- [Text shown]:
------
Table Storage gotcha in Azure
Table Storage is a powerful component of the Windows Azure Storage. Yet, I feel that there is quite a significant friction working directly against the Table Storage, and it really calls for more high level patterns.
Recently, I have been toying more with the v1.0 of the Azure tools released in November'09, and I would like to share a couple of gotchas with the community hoping it will save you a couple of hours.
Gotcha 1: no REST level .NET library is provided
Contrary to other storage services, there is no .NET library provided as a wrapper around the raw REST specification of the Table Storage. Hence, you have no choice but to go for ADO.NET.
This situation rather frustrating because ADO.NET does not really reflect the real power of the Table Storage. Intrinsically, there nothing fundamentaly wrong with ADO.NET, it just suffers the law of leaky abstractions, and yes, the table client is leaking.
Gotcha 2: constraints on Table names are specific
I would have expected all the storage units (that is to say queues, containers and tables) in Windows Azure to come with similar naming constraints. Unfortunately it’s not the case, as table names do not support hyphens for example.
Gotcha 3: table client performs no client-side validation
If your entity has properties that do not match the set of supported property types then properties get silently ignored. I got burned through a int[] property that I was naively expecting to be supported. Note that I am perfectly fine with the limitations of the Table Storage, yet, I would have expected the table client to throw an exception instead of silently ignoring the problem.
Similarly, since the table client performs no validation, DataServiceContext.SaveChangesWithRetries
behaves very poorly with the default retry policy as a failing call due to, say, and entity that already exists in the storage, is going to attempted again and again, as if it was a network failure. In this sort of situation, you really want to fail fast, not to spend 180s re-attempting the operation.
Gotcha 4: no batching by default
By default DataServiceContext.SaveChanges
does not save entities in batch, but performs 1 storage call for each entity. Obviously, this is a very inefficient approach if you have many entities. Hence, you should really make sure that SaveChanges is called with the option SaveChangeOptions.Batch.
------
- [Description of the task]: Reproduce, word for word, the passage of the Azure Table Storage text that opens with the words containing "Gotcha 1: no" and closes with "hyphens for example.".
------
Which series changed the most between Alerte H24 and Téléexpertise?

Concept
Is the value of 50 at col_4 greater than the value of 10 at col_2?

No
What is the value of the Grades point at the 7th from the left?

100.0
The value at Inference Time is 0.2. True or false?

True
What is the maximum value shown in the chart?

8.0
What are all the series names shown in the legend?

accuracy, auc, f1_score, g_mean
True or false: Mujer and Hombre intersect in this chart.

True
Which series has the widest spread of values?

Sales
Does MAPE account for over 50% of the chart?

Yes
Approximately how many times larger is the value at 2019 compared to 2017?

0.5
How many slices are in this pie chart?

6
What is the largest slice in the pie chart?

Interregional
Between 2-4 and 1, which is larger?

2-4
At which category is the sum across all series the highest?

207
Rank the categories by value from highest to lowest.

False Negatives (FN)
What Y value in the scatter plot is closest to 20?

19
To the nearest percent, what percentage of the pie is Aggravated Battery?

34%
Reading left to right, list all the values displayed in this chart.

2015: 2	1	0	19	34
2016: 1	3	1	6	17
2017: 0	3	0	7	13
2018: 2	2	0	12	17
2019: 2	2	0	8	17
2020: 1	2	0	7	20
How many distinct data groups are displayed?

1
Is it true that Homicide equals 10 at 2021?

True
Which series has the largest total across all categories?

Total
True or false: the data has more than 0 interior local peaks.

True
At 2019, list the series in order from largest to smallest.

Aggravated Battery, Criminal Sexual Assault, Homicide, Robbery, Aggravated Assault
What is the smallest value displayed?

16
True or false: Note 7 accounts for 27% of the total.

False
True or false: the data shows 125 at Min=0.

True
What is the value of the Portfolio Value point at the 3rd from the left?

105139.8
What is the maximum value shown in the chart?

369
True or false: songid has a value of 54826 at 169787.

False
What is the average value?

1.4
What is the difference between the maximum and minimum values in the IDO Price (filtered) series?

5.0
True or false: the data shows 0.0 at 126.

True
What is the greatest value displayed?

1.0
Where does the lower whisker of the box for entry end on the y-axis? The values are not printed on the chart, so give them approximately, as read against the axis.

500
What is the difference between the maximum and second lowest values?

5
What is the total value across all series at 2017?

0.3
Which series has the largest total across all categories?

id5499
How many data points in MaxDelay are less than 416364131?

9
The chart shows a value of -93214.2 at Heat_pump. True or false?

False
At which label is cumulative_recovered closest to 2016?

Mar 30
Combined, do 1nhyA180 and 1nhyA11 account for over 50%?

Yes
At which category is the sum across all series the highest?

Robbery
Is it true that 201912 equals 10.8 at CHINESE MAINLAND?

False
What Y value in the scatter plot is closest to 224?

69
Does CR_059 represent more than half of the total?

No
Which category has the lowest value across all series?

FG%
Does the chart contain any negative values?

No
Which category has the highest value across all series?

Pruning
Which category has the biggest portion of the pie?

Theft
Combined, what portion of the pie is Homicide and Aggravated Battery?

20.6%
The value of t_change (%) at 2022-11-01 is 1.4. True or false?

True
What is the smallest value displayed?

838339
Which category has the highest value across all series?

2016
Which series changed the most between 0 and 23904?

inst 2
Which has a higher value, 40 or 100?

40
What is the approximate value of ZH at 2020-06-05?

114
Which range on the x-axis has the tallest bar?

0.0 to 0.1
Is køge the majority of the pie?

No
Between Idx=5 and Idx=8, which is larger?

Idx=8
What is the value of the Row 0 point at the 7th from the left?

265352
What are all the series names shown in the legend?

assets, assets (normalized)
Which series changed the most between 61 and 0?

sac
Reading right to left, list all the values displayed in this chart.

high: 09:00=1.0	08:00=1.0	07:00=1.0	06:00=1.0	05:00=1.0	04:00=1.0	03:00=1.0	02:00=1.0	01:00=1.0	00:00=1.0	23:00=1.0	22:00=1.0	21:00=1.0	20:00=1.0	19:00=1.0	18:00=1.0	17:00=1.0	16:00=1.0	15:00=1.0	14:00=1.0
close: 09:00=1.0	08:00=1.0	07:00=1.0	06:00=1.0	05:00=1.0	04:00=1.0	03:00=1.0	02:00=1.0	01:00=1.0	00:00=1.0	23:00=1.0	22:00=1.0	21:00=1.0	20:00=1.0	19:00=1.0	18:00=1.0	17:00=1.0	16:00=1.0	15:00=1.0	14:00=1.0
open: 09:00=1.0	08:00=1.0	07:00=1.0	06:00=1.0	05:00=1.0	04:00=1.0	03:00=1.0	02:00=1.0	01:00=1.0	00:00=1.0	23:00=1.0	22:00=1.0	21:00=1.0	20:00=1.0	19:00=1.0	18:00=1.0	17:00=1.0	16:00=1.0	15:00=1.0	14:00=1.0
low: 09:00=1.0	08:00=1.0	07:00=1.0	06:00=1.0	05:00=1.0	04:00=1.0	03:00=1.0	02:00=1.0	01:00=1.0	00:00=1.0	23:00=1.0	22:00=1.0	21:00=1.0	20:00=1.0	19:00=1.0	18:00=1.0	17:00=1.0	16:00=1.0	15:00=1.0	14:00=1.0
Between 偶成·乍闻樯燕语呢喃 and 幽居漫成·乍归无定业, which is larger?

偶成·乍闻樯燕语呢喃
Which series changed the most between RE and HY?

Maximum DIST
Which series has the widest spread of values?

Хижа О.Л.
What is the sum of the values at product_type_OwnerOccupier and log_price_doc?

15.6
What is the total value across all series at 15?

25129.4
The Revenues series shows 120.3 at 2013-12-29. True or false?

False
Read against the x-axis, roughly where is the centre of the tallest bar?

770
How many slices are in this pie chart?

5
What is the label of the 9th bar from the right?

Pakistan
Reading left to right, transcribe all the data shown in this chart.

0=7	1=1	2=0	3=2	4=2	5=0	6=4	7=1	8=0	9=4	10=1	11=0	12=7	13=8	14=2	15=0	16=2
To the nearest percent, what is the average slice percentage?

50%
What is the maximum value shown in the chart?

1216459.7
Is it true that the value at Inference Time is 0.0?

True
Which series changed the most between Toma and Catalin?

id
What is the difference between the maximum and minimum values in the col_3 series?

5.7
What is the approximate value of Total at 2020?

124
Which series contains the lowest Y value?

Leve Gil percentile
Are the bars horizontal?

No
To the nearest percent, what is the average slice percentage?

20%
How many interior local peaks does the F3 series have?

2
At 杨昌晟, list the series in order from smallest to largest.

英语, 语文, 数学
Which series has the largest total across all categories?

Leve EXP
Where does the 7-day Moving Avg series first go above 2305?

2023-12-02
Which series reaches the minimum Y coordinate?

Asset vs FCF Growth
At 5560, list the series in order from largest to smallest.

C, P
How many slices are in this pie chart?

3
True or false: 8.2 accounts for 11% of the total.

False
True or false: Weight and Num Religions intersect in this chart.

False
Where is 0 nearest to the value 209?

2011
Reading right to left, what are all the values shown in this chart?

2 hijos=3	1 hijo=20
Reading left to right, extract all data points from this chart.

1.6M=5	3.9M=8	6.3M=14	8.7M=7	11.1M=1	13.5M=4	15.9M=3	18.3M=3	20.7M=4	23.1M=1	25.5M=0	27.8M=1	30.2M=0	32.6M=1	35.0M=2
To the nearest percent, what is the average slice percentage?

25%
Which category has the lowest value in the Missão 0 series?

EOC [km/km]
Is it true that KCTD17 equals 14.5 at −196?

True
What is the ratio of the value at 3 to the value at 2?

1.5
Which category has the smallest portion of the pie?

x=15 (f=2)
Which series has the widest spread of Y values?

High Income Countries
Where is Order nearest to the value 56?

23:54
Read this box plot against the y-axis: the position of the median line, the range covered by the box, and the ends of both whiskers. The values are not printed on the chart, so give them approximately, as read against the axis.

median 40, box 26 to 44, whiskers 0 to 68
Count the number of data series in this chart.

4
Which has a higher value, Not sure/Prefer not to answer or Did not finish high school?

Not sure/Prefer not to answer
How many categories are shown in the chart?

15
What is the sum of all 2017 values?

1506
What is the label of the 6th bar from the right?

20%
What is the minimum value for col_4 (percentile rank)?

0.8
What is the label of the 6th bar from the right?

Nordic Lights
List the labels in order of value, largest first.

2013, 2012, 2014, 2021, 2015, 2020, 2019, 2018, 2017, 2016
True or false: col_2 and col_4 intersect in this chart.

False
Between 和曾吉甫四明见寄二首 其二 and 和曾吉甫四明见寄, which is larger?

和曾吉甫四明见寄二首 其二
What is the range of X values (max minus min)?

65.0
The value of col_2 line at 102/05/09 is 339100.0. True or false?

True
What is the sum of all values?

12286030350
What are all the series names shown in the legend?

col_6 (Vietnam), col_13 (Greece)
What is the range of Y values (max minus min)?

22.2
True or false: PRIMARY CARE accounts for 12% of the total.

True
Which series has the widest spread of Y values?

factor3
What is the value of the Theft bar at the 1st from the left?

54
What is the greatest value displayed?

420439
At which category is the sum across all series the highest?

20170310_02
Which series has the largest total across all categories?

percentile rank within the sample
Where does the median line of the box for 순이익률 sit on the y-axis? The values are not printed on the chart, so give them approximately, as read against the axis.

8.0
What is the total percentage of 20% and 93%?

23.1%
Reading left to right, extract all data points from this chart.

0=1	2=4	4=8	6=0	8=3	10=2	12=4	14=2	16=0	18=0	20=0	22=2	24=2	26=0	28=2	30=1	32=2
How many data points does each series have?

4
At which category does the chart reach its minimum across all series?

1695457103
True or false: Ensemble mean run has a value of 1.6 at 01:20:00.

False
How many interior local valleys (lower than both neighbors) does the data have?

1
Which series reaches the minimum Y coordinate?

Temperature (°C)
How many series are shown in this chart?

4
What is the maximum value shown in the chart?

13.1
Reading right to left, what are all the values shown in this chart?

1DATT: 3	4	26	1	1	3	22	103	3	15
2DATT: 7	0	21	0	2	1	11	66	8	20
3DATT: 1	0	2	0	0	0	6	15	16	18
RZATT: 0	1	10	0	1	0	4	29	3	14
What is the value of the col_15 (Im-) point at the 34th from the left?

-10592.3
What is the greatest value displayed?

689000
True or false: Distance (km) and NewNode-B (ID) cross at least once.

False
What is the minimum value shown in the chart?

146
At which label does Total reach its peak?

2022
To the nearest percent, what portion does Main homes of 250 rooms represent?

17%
------
- [Answer space]:
Gotcha 1: no REST level .NET library is provided
Contrary to other storage services, there is no .NET library provided as a wrapper around the raw REST specification of the Table Storage. Hence, you have no choice but to go for ADO.NET.
This situation rather frustrating because ADO.NET does not really reflect the real power of the Table Storage. Intrinsically, there nothing fundamentaly wrong with ADO.NET, it just suffers the law of leaky abstractions, and yes, the table client is leaking.
Gotcha 2: constraints on Table names are specific
I would have expected all the storage units (that is to say queues, containers and tables) in Windows Azure to come with similar naming constraints. Unfortunately it’s not the case, as table names do not support hyphens for example.